Exercise: Return only those lines of the records below in which "deki" appears.

[Page images and extracted text]

===============

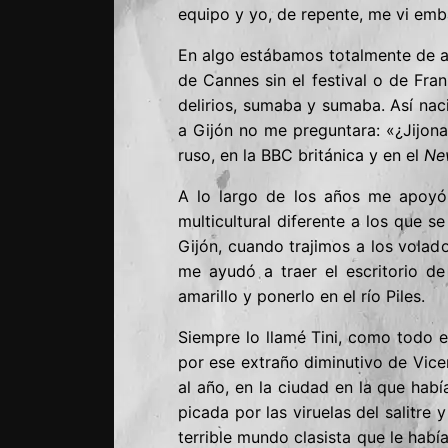
equipo y yo, de repente, me vi emb
En algo estábamos totalmente de ac
de Cannes sin el festival o de Frank
delirios, sumaba y sumaba. Así na
a Gijón no me preguntara: «¿Jijona
ruso, en la BBC británica y en el
Ne
A lo largo de los años me apoyó 
multicultural diferente a los que 
Gijón, cuando trajimos a los volad
me ayudó a traer el escritorio d
amarillo y ponerlo en el río Piles.
Siempre lo llamé Tini, como todo e
por ese extraño diminutivo de Vice
al año, en la ciudad en la que hab
picada por las viruelas del salitr
terrible mundo clasista que le habí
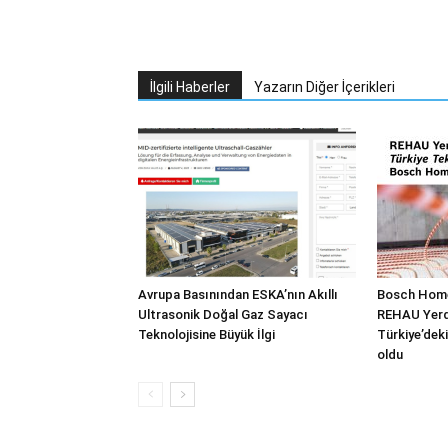
İlgili Haberler
Yazarın Diğer İçerikleri
Avrupa Basınından ESKA’nın Akıllı
Bosch Home
Ultrasonik Doğal Gaz Sayacı
REHAU Yerde
Teknolojisine Büyük İlgi
Türkiye’deki
oldu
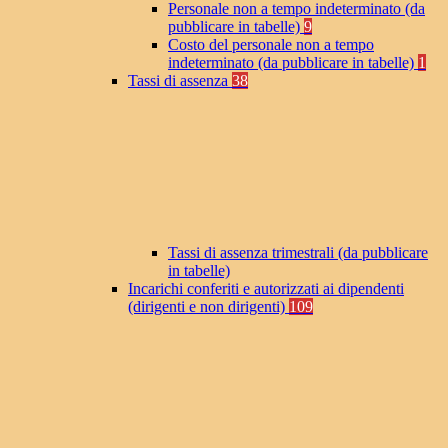
Personale non a tempo indeterminato (da
pubblicare in tabelle)
9
Costo del personale non a tempo
indeterminato (da pubblicare in tabelle)
1
Tassi di assenza
38
Tassi di assenza trimestrali (da pubblicare
in tabelle)
Incarichi conferiti e autorizzati ai dipendenti
(dirigenti e non dirigenti)
109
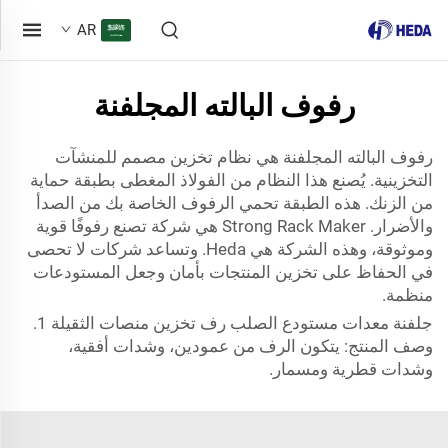
AR
رفوف البالته المجلفنة
رفوف البالته المجلفنة هي نظام تخزين مصمم للمنشآت
التخزينية. يُصنع هذا النظام من الفولاذ المغطى بطبقة حماية
من الزنك. هذه الطبقة تحمي الرفوف الخاصة بك من الصدأ
والأضرار. Strong Rack Maker هي شركة تصنع رفوفًا قوية
وموثوقة، وهذه الشركة هي Heda. وتساعد شركات لا تحصى
في الحفاظ على تخزين المنتجات بأمان وجعل المستودعات
منظمة.
جلفنة معدات مستودع الصلب رف تخزين منصات الثقيلة 1.
وصف المنتج: يتكون الرف من عمودين، وشدات أفقية،
وشدات قطرية ومسمار.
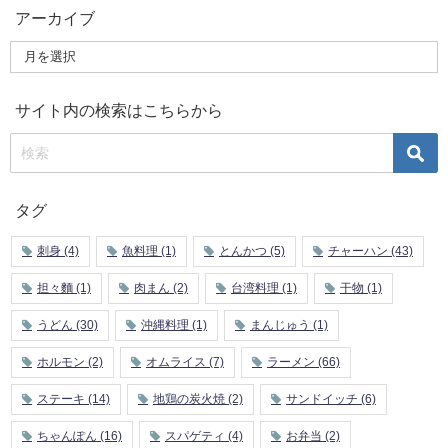
アーカイブ
サイト内の検索はこちらから
タグ
刺身
(4)
魚料理
(1)
とんかつ
(5)
チャーハン
(43)
担々麵
(1)
肉まん
(2)
台湾料理
(1)
干物
(1)
うどん
(30)
沖縄料理
(1)
まんじゅう
(1)
ホルモン
(2)
オムライス
(7)
ラーメン
(66)
ステーキ
(14)
地鶏の炭火焼
(2)
サンドイッチ
(6)
ちゃんぽん
(16)
スパゲティ
(4)
お弁当
(2)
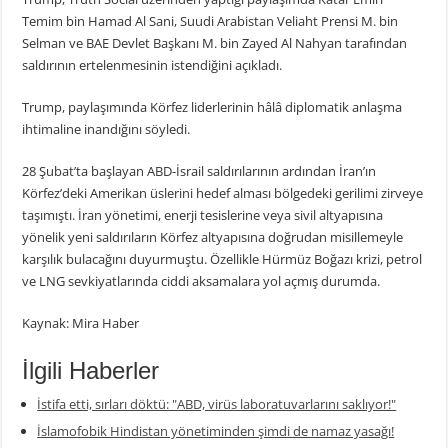
Temim bin Hamad Al Sani, Suudi Arabistan Veliaht Prensi M. bin
Selman ve BAE Devlet Başkanı M. bin Zayed Al Nahyan tarafından
saldırının ertelenmesinin istendiğini açıkladı.
Trump, paylaşımında Körfez liderlerinin hâlâ diplomatik anlaşma
ihtimaline inandığını söyledi.
28 Şubat’ta başlayan ABD-İsrail saldırılarının ardından İran’ın
Körfez’deki Amerikan üslerini hedef alması bölgedeki gerilimi zirveye
taşımıştı. İran yönetimi, enerji tesislerine veya sivil altyapısına
yönelik yeni saldırıların Körfez altyapısına doğrudan misillemeyle
karşılık bulacağını duyurmuştu. Özellikle Hürmüz Boğazı krizi, petrol
ve LNG sevkiyatlarında ciddi aksamalara yol açmış durumda.
Kaynak: Mira Haber
İlgili Haberler
İstifa etti, sırları döktü: "ABD, virüs laboratuvarlarını saklıyor!"
İslamofobik Hindistan yönetiminden şimdi de namaz yasağı!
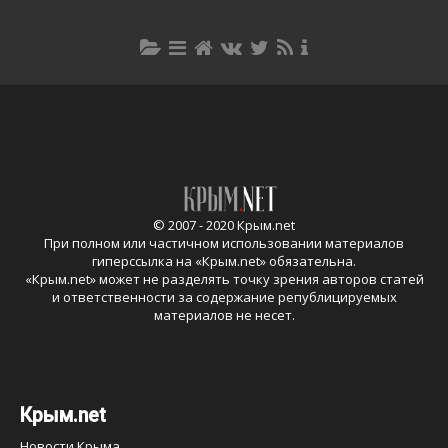
© 2007 - 2020 Крым.net
При полном или частичном использовании материалов
гиперссылка на «
Крым.net
» обязательна.
«
Крым.net
» может не разделять точку зрения авторов статей
и ответственности за содержание републицируемых
материалов не несет.
Крым.net
Новости Крыма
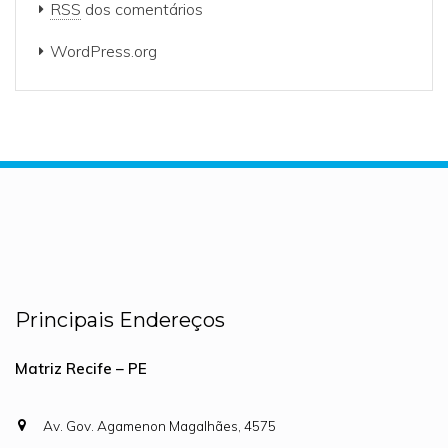
RSS
dos comentários
WordPress.org
Principais Endereços
Matriz Recife – PE
Av. Gov. Agamenon Magalhães, 4575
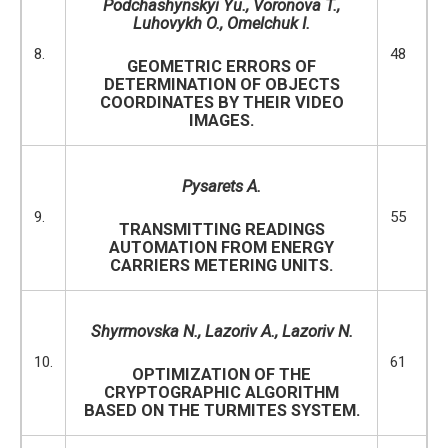
Podchashynskyi Yu., Voronova T.,
Luhovykh O., Omelchuk I.
8.
48
GEOMETRIC ERRORS OF
DETERMINATION OF OBJECTS
COORDINATES BY THEIR VIDEO
IMAGES.
P
y
sarets A.
9.
55
TRANSMITTING READINGS
AUTOMATION FROM ENERGY
CARRIERS METERING UNITS.
Shyrmovska N., Lazoriv A., Lazoriv N.
10.
61
OPTIMIZATION OF THE
CRYPTOGRAPHIC ALGORITHM
BASED ON THE TURMITES SYSTEM.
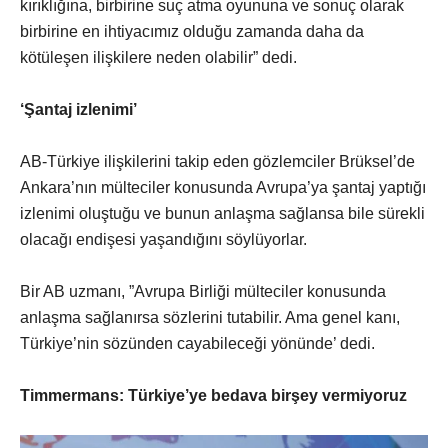
kırıklığına, birbirine suç atma oyununa ve sonuç olarak
birbirine en ihtiyacımız olduğu zamanda daha da
kötüleşen ilişkilere neden olabilir” dedi.
‘Şantaj izlenimi’
AB-Türkiye ilişkilerini takip eden gözlemciler Brüksel’de
Ankara’nın mülteciler konusunda Avrupa’ya şantaj yaptığı
izlenimi oluştuğu ve bunun anlaşma sağlansa bile sürekli
olacağı endişesi yaşandığını söylüyorlar.
Bir AB uzmanı, ”Avrupa Birliği mülteciler konusunda
anlaşma sağlanırsa sözlerini tutabilir. Ama genel kanı,
Türkiye’nin sözünden cayabileceği yönünde’ dedi.
Timmermans: Türkiye’ye bedava birşey vermiyoruz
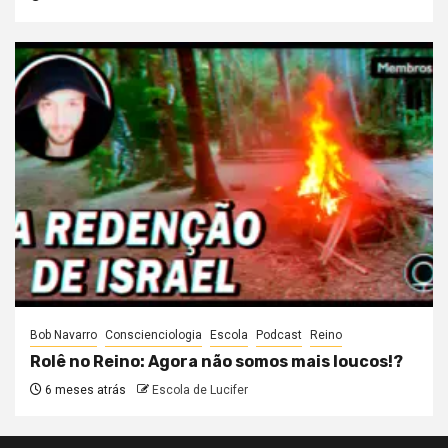
Bob Navarro
Conscienciologia
Escola
Podcast
Reino
Rolê no Reino: Agora não somos mais loucos!?
6 meses atrás
Escola de Lucifer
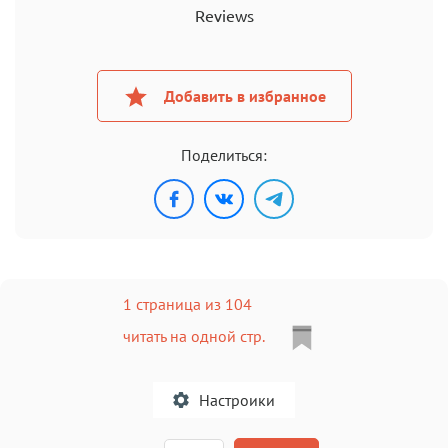
Reviews
Добавить в избранное
Поделиться:
1 страница из 104
читать на одной стр.
Настроики
A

===============

Written response:
Türkiye’deki
Körfez’deki Amerikan üslerini hedef alması bölgedeki gerilimi zirveye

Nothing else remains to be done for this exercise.